◆ Task brief
For the entries below, how many lines contain the word "pinky"? Reply with the number and nothing else.

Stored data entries
------------------------------
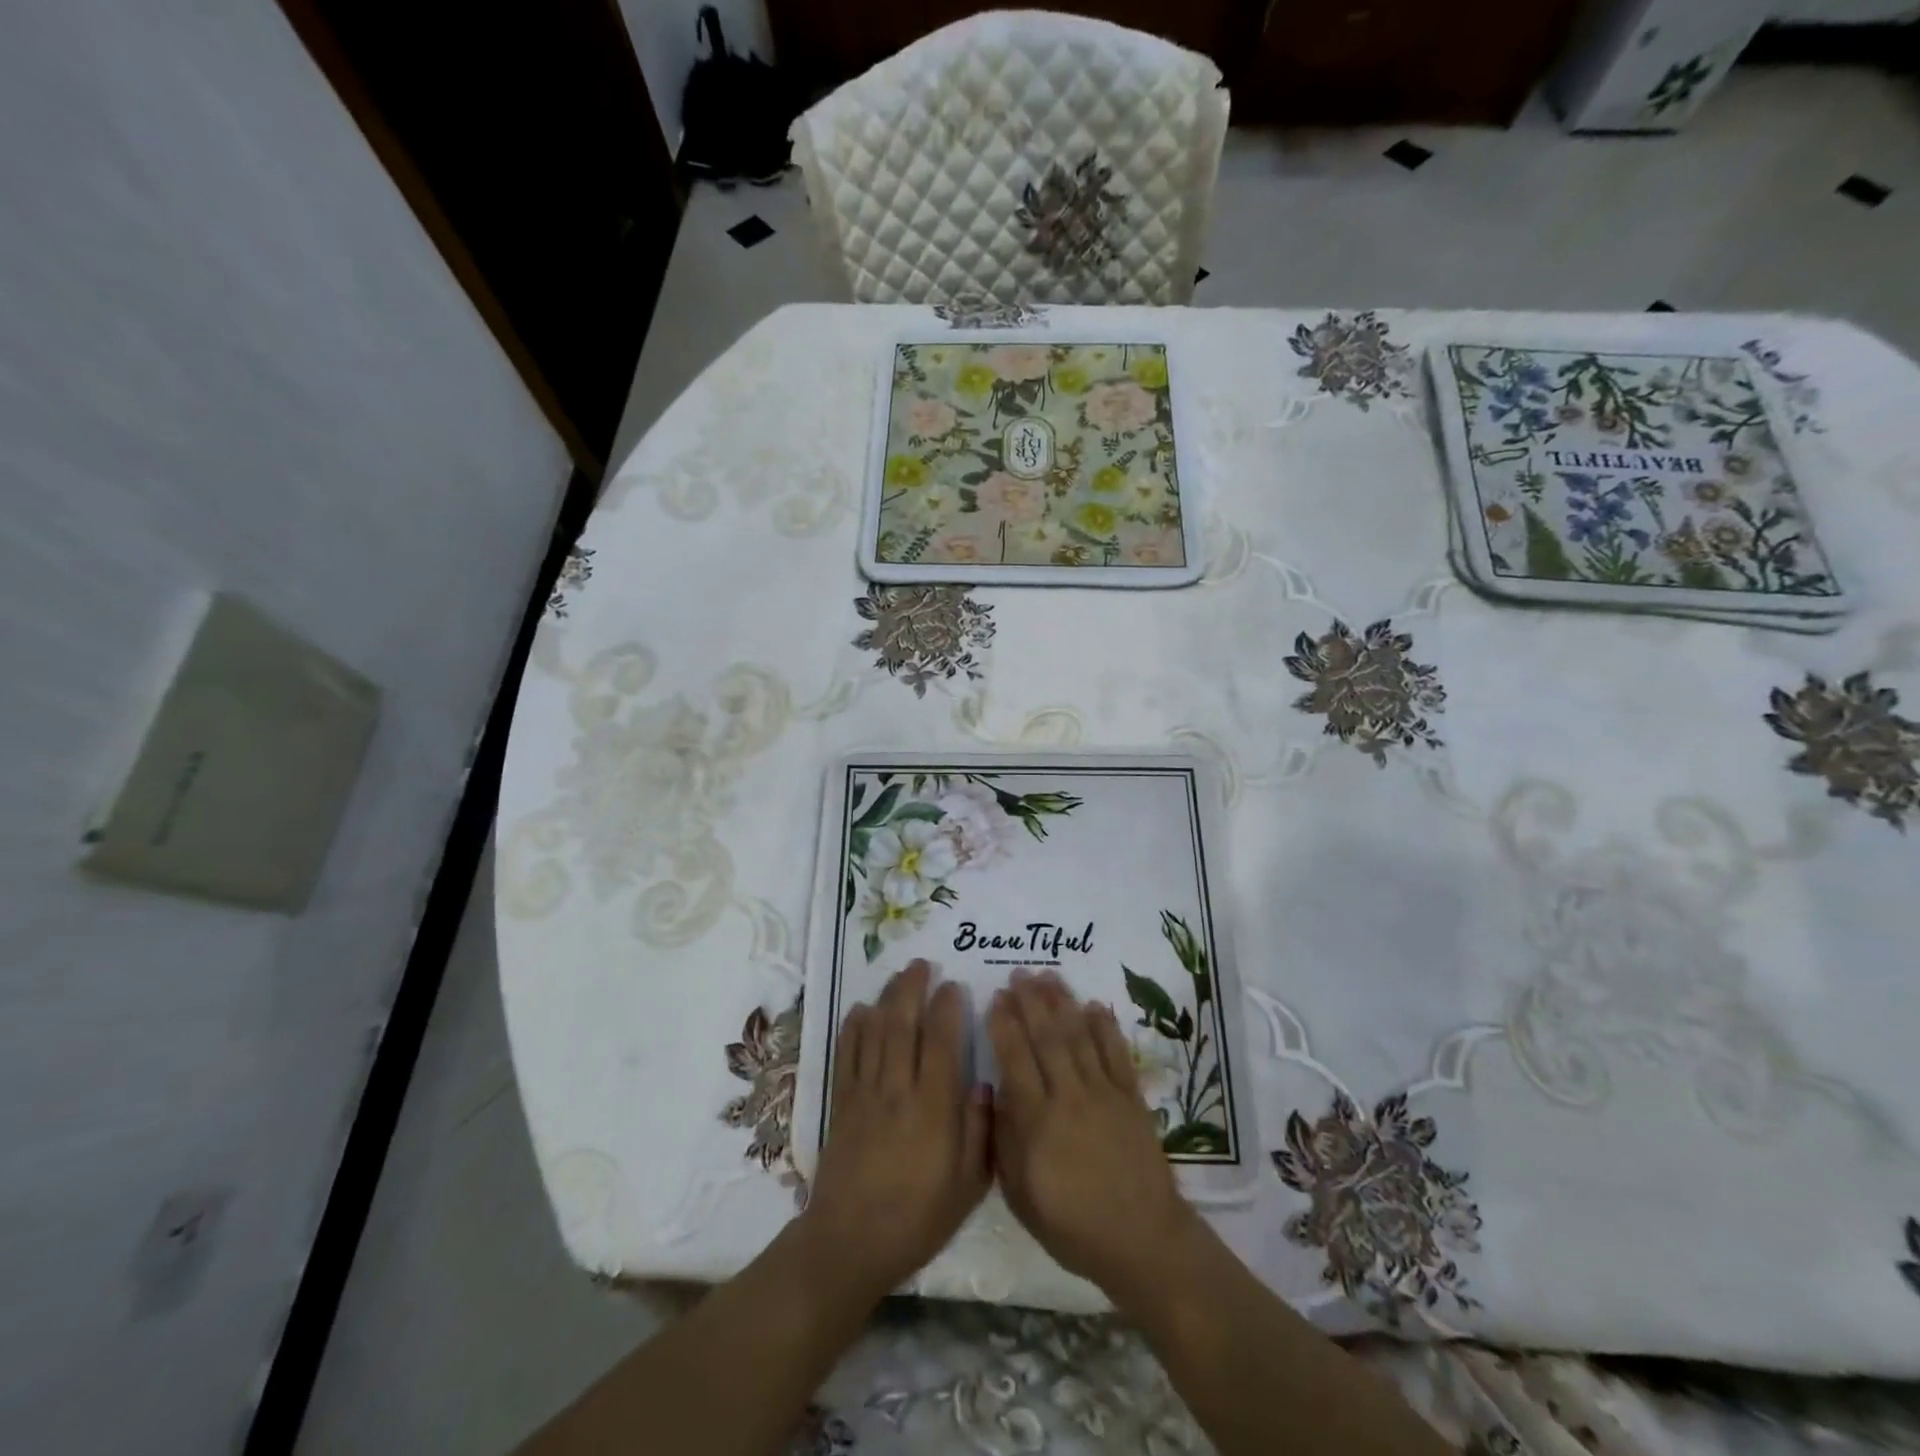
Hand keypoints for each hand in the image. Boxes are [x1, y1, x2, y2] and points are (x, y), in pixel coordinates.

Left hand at [798, 960, 990, 1303]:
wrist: (851, 1241)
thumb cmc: (918, 1217)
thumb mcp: (967, 1185)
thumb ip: (979, 1131)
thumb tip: (982, 1084)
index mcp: (934, 1108)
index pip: (942, 1043)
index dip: (947, 1009)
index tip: (952, 985)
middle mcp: (899, 1090)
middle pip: (904, 1026)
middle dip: (913, 989)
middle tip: (922, 964)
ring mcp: (866, 1093)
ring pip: (876, 1032)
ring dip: (887, 999)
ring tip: (898, 975)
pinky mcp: (842, 1103)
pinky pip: (847, 1055)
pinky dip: (853, 1028)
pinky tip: (860, 1009)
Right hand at [988, 969, 1204, 1303]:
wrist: (1141, 1240)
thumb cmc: (1072, 1226)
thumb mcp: (1021, 1196)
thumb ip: (1005, 1141)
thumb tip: (996, 1092)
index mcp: (1038, 1122)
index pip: (1016, 1060)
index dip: (1004, 1025)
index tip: (996, 997)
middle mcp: (1069, 1097)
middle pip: (1046, 1039)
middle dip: (1030, 1002)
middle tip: (1019, 973)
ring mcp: (1103, 1094)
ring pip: (1078, 1037)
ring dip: (1063, 1004)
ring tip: (1049, 977)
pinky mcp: (1131, 1098)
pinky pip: (1116, 1054)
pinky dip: (1105, 1028)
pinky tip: (1094, 1006)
------------------------------
◆ Answer to this task
8